Branca Dias salva o padre de um afogamento. O gesto é boca a boca, urgência, vida. O Santo Ofício lê outra coisa: lascívia, heresia, perigo. A moça cristã-nova, filha de Simão Dias e noiva de Augusto Coutinho, descobre que a bondade sem testemunha autorizada vira prova contra si.
O santo inquérito, peça de 1966, é o Dias Gomes da intolerância institucional no grau máximo. Sem o humor de Sucupira e sem o adro de Zé do Burro, o texto encena o tribunal que deturpa a intenção até caber na sentença. Escrita sob ditadura, a Inquisição do século XVIII funciona como espelho: o poder que interpreta, distorce e pune. Por isso a peça entrou em vestibular, em sala de teatro e em catálogo escolar — não como aula de história colonial, mas como mecanismo ainda reconhecível.
A fábula e o que Dias Gomes recusa
A fonte é o episódio, histórico ou lendário, de Branca Dias, às vezes lida como “Joana d’Arc cabocla”. O dramaturgo afasta o espetáculo romântico: não há pompa vistosa, não há martírio de vitral. Interessa o conflito entre a pureza da personagem — boa-fé, sinceridade, corpo que reage para salvar — e o olhar que transforma cada hábito em ameaça à ordem. O padre que ela tira da água participa da engrenagem que a condena. A gratidão não atravessa o dogma.
O volume é curto, pouco mais de cento e vinte páginas na edição Bertrand. A densidade está no interrogatório, na inversão das palavras, na família que tenta negociar sobrevivência. Branca não entende o código do tribunal porque o código não foi feito para ser entendido: foi feito para ser aplicado. Quem já leu Kafka no colégio reconhece o ar; quem já viu inquérito político reconhece o método.
Para quem a peça trabalha
- Aluno de literatura que precisa de teatro brasileiro moderno com tema de Inquisição e intolerância religiosa.
- Elenco e diretor à procura de um texto enxuto, de conflito claro, sem aparato de cenografia barroca.
- Leitor de Dias Gomes que já conhece o Pagador e o Bem-Amado e quer o lado sem gargalhada.
Não é romance histórico. Não reconstitui o Recife setecentista com nota de rodapé. O século XVIII é o pretexto; o objeto é o abuso de quem tem o monopólio da interpretação. Troque a Igreja por outra instituição com poder de inquérito e o texto continua de pé — o próprio autor construiu a peça para essa transposição.
Como ler o tribunal
Preste atenção no que Branca conta de si e no que o tribunal ouve. O descompasso é a dramaturgia. O beijo que reanima o padre vira prova de despudor. O relato do cotidiano vira inventário de pecados. A noiva que quer viver vira corpo a ser corrigido. Dias Gomes não precisa do fogo da fogueira no palco: precisa da linguagem que amarra o pulso, imagem que a capa da edição atual traduz com a corda no antebraço.

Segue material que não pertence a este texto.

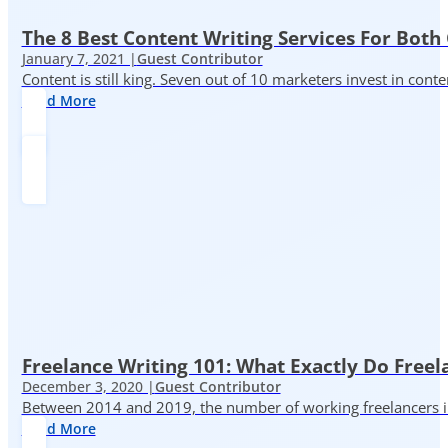
The 8 Best Content Writing Services For Both 
January 7, 2021 |
Guest Contributor
Content is still king. Seven out of 10 marketers invest in c
Read More
Freelance Writing 101: What Exactly Do Freel
December 3, 2020 |
Guest Contributor
Between 2014 and 2019, the number of working freelancers in
Read More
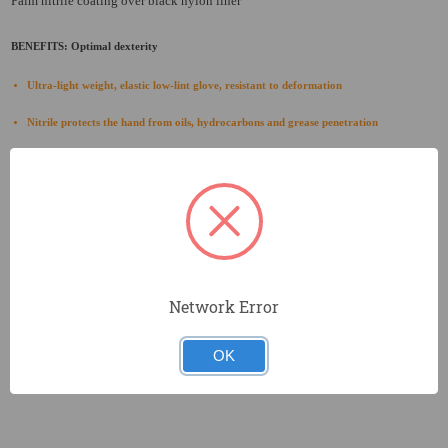
Palm nitrile coating over black nylon liner
BENEFITS: Optimal dexterity
Ultra-light weight, elastic low-lint glove, resistant to deformation
Nitrile protects the hand from oils, hydrocarbons and grease penetration
Low-soil color
Thin nitrile coating provides flexibility and tactility while offering premium abrasion
resistance
Excellent level of dexterity and tactility
Breathable back of hand to reduce perspiration
Network Error
Designed for easy movement and extended wear
OK
Seamless knit designed to prevent irritation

Em 1966, no Brasil do AI crescente, encenar a Inquisição era falar de censura sem pedir licença ao censor pelo nome. A peça sobreviveu ao contexto porque o mecanismo é anterior e posterior à ditadura: autoridade que não suporta virtude fora do formulário. Por isso professores a usam para discutir religião, gênero, colônia e poder, e por isso o leitor adulto ainda trava no mesmo ponto — a impossibilidade de se defender quando o acusador define o dicionário.
Edição Bertrand
A edição em português da Bertrand Brasil, da série do teatro de Dias Gomes, traz o texto dramático sem aparato escolar pesado. É o original para leitura e para cena. Quem quiser contextualizar, cruza com O pagador de promessas (fé popular versus paróquia) e com Apenas um subversivo (o autor sob a palavra “subversivo” que o Estado lhe colou). Três ângulos da mesma ofensa: a instituição que não tolera o gesto que não controla.
Leia em voz alta os interrogatórios. A peça cabe numa noite. O desconforto não cabe: fica no dia seguinte, quando qualquer “esclarecimento” público começa a soar como o santo ofício com outro timbre.